■ Brief ■
Please write out every one of the records below word for word, leaving the pictures out of your answer.

Records shown section start

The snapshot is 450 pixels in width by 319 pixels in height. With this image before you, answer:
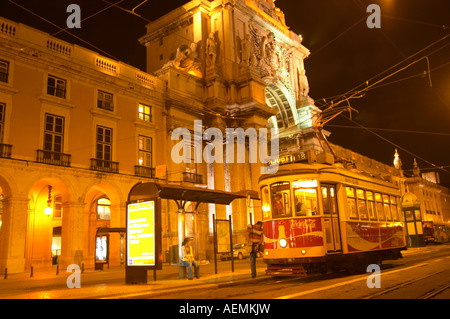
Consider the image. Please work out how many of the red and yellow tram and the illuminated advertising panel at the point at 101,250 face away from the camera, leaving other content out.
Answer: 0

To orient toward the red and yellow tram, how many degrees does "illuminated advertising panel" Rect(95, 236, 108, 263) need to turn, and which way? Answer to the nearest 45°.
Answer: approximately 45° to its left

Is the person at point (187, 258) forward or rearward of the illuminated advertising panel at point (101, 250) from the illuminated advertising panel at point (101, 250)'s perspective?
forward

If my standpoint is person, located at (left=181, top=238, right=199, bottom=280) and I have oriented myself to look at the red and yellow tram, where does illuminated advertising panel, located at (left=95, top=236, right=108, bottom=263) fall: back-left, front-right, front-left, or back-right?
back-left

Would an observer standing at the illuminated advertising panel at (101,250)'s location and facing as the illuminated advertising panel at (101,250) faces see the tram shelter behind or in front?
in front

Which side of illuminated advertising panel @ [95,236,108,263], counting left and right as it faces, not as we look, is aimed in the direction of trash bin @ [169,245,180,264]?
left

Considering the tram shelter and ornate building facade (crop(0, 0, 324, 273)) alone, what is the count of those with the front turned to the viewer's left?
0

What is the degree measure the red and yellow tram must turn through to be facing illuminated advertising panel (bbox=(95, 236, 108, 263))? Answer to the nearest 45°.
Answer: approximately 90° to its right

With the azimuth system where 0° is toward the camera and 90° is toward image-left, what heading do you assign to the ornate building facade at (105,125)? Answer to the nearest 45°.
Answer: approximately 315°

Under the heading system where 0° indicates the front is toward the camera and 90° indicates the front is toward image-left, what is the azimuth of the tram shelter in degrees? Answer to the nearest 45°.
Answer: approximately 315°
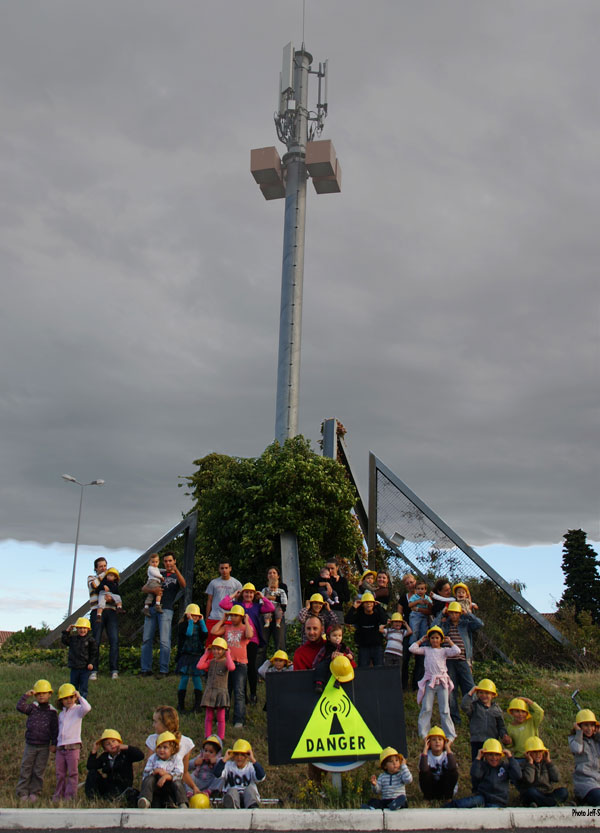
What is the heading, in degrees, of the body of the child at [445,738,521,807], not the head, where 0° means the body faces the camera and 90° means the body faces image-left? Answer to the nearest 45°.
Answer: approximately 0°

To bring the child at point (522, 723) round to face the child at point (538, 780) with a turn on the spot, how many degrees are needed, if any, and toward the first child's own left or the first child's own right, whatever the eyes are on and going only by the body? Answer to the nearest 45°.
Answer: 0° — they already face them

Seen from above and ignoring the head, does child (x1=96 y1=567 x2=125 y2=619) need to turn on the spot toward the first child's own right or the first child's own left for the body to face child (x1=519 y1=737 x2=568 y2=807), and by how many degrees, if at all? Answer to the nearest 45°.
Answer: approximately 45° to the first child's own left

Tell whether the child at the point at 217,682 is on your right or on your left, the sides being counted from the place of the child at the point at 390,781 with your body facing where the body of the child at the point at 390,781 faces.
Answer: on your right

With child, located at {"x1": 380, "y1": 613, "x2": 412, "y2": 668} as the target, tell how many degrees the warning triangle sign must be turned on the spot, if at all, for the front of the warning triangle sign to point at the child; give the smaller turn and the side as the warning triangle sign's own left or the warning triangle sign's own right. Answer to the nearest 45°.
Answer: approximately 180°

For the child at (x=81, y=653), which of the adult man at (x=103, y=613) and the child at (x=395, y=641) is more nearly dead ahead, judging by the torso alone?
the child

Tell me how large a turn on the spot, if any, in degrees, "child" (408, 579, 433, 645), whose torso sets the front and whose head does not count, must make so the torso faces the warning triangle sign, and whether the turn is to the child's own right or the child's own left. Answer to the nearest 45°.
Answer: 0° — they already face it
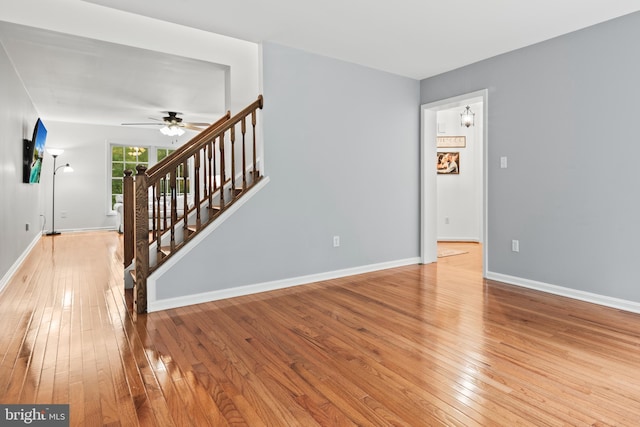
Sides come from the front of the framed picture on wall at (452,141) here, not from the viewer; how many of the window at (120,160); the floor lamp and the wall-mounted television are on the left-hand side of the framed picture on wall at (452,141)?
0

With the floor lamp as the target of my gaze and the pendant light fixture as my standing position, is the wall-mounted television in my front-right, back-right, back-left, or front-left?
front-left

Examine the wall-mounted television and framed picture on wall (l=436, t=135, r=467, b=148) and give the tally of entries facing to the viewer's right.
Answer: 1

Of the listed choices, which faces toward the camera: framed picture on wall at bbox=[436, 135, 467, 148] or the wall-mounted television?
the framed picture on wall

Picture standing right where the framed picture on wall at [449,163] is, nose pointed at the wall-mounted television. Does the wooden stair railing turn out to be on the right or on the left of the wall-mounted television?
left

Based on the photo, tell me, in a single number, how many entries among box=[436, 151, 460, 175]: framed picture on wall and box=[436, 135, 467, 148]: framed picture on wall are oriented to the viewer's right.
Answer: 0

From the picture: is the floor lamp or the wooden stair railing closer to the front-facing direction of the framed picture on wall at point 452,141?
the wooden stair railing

Records shown section end

■ Finished exercise ■
The snapshot is 450 pixels in width by 319 pixels in height. With this image before you, answer:
Consider the image. Please work out how many of the red and yellow tram and the illuminated advertising panel at the point at 101,250 face away from the camera, leaving other content out.
Answer: 0

To orient toward the red and yellow tram, how many degrees does "illuminated advertising panel" Rect(95, 236, 108, 263) need to turn, and which way? Answer to the nearest 45°.
Answer: approximately 45° to its left

Is the person at point (187, 258) forward or rearward of the illuminated advertising panel at point (101, 250) from the illuminated advertising panel at point (101, 250)'s perspective?
forward

If my standpoint is person, located at (left=181, top=238, right=199, bottom=280) and I have oriented myself to look at the red and yellow tram, where does illuminated advertising panel, located at (left=95, top=236, right=108, bottom=263) fall: back-left, front-right, front-left, or back-right?
back-left

Would an observer standing at the illuminated advertising panel at (101,250)'s location and facing as the illuminated advertising panel at (101,250) faces see the tram shelter behind or in front?
in front

Which side of illuminated advertising panel @ [95,236,108,263], counting left and right as it faces, not as we look, is aimed in the direction of trash bin @ [169,245,180,264]?
left

Considering the tram shelter and ornate building facade (crop(0, 0, 324, 273)) alone, what is the count of those with the front turned to the viewer's left?
0

What is the degree measure the red and yellow tram must turn through to be facing illuminated advertising panel (bbox=(95, 236, 108, 263))? Answer to the nearest 45°.
Answer: approximately 90° to its right

With the azimuth system where 0° is toward the camera and 90° is toward image-left, what heading do you assign to the ornate building facade at (105,125)? Answer to the nearest 45°.
Answer: approximately 315°

Under the heading system where 0° indicates the front is toward the camera and 90° indicates the front is toward image-left, what is the azimuth of the tram shelter in degrees? Answer to the nearest 45°.
Answer: approximately 315°
What is the heading, in degrees, of the body of the child at [445,738,521,807], not the head, where 0° means the body faces the camera and 90° means the body faces image-left? Answer to the nearest 45°.
Answer: approximately 0°

To bring the child at point (522, 723) round to face the child at point (538, 780) with a turn on the spot, how many degrees are needed, if any, and toward the first child's own left or the first child's own right, whatever the eyes are on and going only by the body? Answer to the nearest 45°.
Answer: 0° — they already face them

Seen from above and ignoring the head, does child (x1=96 y1=567 x2=125 y2=619) need to turn on the spot toward the first child's own right or the first child's own left for the body to face child (x1=519 y1=737 x2=568 y2=807), and by how many degrees, if at all? Answer to the nearest 45°.
Answer: approximately 45° to the first child's own left

Tell whether the child at the point at 217,682 is on your right or on your left, the sides being counted from the place of the child at the point at 390,781 with your body facing where the body of the child at the point at 390,781 faces.
Answer: on your right

With child, located at {"x1": 380, "y1": 613, "x2": 412, "y2": 668} as the target, tell how many degrees the warning triangle sign must be turned on the spot, if at all, for the front of the warning triangle sign to point at the child; give the smaller turn and the side as the warning triangle sign's own left or the warning triangle sign's own right. Answer to the nearest 45°.
Answer: approximately 180°

For the child at (x=81, y=653), which of the adult man at (x=103, y=613) and the child at (x=395, y=641) is more nearly dead ahead, judging by the torso alone?
the child

Tell me how large a turn on the spot, if any, in degrees, "child" (408, 579, 433, 645), whose torso sets the front and whose head does not count, must make so the torso faces the warning triangle sign, and whether the turn is to the child's own right or the child's own left. Answer to the nearest 45°.
Answer: 0° — they already face it
Sides come from the front of the framed picture on wall at (452,141) here, not from the viewer; how many of the window at (120,160); the floor lamp and the wall-mounted television are on the left-hand side of the framed picture on wall at (452,141)?
0

With the floor lamp as the target of my gaze and the pendant light fixture as my standing position, is the wall-mounted television in my front-right, back-right, back-left, or front-left?
front-left

Examine the wall-mounted television and framed picture on wall (l=436, t=135, r=467, b=148) and give the tally of entries facing to the viewer's right.
Answer: 1

Of the listed choices, which faces toward the camera: framed picture on wall at bbox=[436, 135, 467, 148] or the wall-mounted television?
the framed picture on wall

Picture standing right where the framed picture on wall at [449,163] is, nose pointed at the wall-mounted television. Does the wooden stair railing turn out to be on the right or on the left of the wall-mounted television?
left

Based on the photo, tell me, in a single number, how many entries among box=[436, 151, 460, 175]: framed picture on wall and box=[436, 135, 467, 148]: framed picture on wall are oriented to the viewer's right.
Answer: 0

From the picture: is the floor lamp or the wooden stair railing closer to the front-facing direction of the framed picture on wall at point 452,141?
the wooden stair railing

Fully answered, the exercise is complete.